Pour cet épisode, nous allons examiner, ce qu’il advient lorsque l’État injecte des fonds pour la réalisation de “grands travaux” et les conséquences sur l’économie. Nous découvrirons là aussi que nous sommes très éloignés des poncifs qui circulent (plus rapidement que la monnaie, hélas !).

Les faits relatés dans le conte ci-dessous se sont déroulés dans un pays imaginaire, mais il se pourrait qu’ils vous évoquent des évènements météorologiques que nous avons eu à connaitre.

Le coût réel d’un investissement public.

Il y eut une fois, il y a fort longtemps, dans un pays qui s’appelait La Françutopie, une terrible tempête océane.
Des forêts entières furent abattues, mais surtout, le peuple de l’ouest vécut de très longues journées sans électricité, les pylônes et les lignes ayant été abattus.

Le Grand Ordonnateur manda son Grand Argentier et lui tint à peu près ce langage :

  • Monsieur le Grand Argentier, je désire que l’ensemble des câbles électriques de la Françutopie soient enterrés, afin que si survient de nouveau une si terrible tempête, le bon peuple n’en souffre plus et que les techniciens de l’électricité puissent passer les fêtes de fin d’année tranquillement au coin du feu, avec leur famille, au lieu de grimper sur des pylônes dans le froid et la pluie. Ceci également rendra plus accueillants les paysages de notre merveilleux pays pour les millions d’étrangers qui le visitent chaque année au grand bénéfice de notre balance des paiements.

  • Le Grand Argentier obtempéra, appela le directeur général de la Distribution d’Électricité en Françutopie (D.E.F.) et lui transmit les souhaits du Grand Ordonnateur.

  • Impossible, lui répondit celui-ci, cela coûterait 15 milliards d’eurosutopiques (€) TTC, nous n’en avons pas les moyens.

Le grand Argentier rapporta cette conversation au Grand Ordonnateur qui réfléchit quelques jours et ordonna que :

  1. La D.E.F. serait maître d’œuvre de l’enfouissement des lignes électriques en Françutopie.

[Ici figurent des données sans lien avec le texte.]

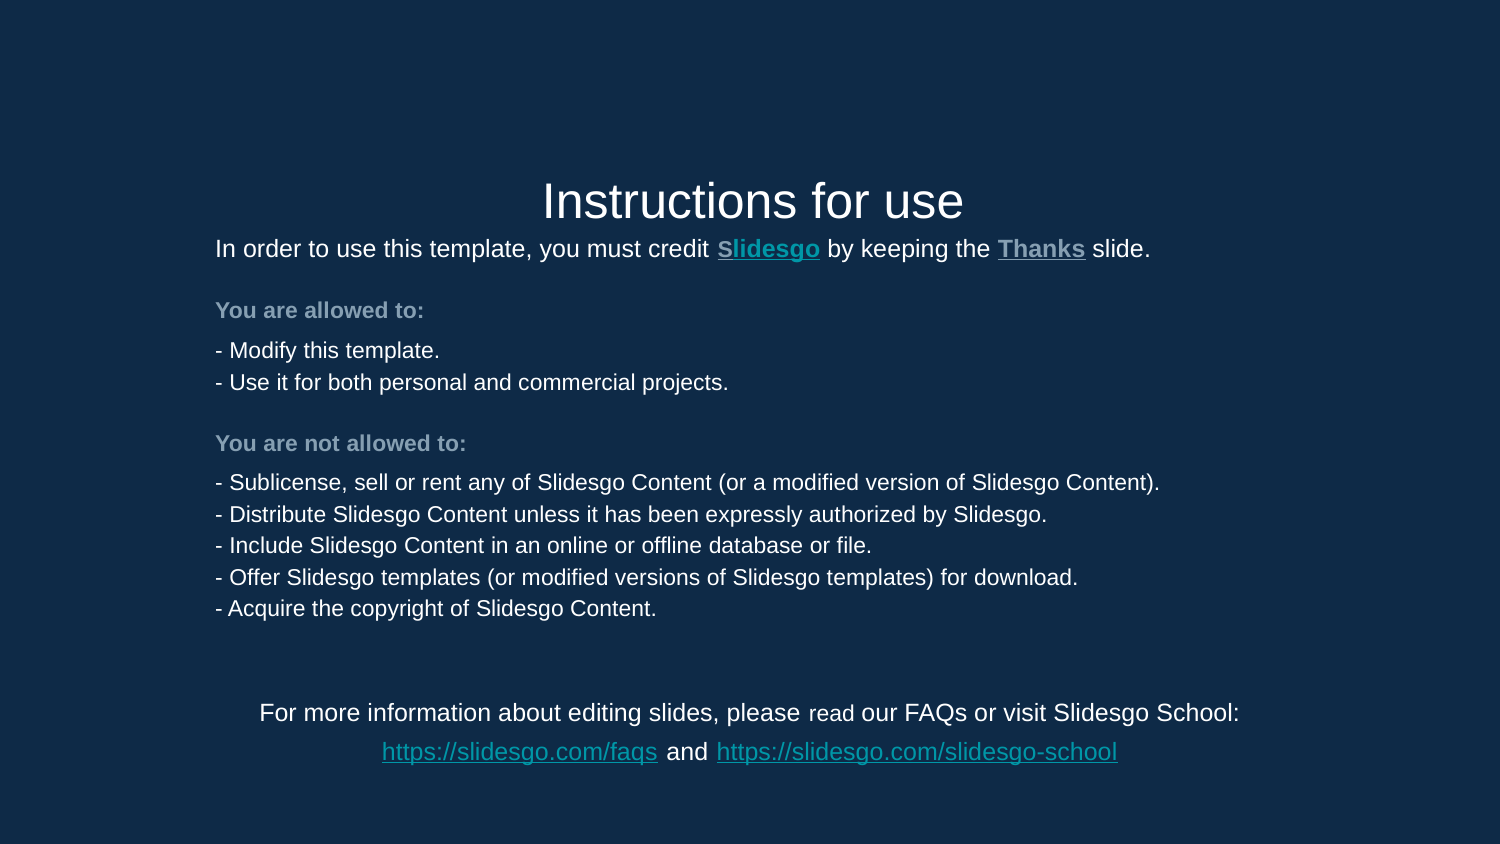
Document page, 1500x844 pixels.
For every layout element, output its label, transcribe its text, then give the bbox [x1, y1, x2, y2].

  2. Qu’elle prendrait les sous-traitants qu’elle souhaitait

  3. Que les travaux seraient payés au fur et à mesure des avancements par l’État qui les financerait, ainsi elle n’aurait nul besoin de crédit bancaire, mais aux conditions suivantes (il s’agit d’hypothèses de travail bien sûr !!) :

  • Qu’il n’y aurait aucune importation, de matières ou de produits finis. Tout devait être extrait et transformé en Françutopie.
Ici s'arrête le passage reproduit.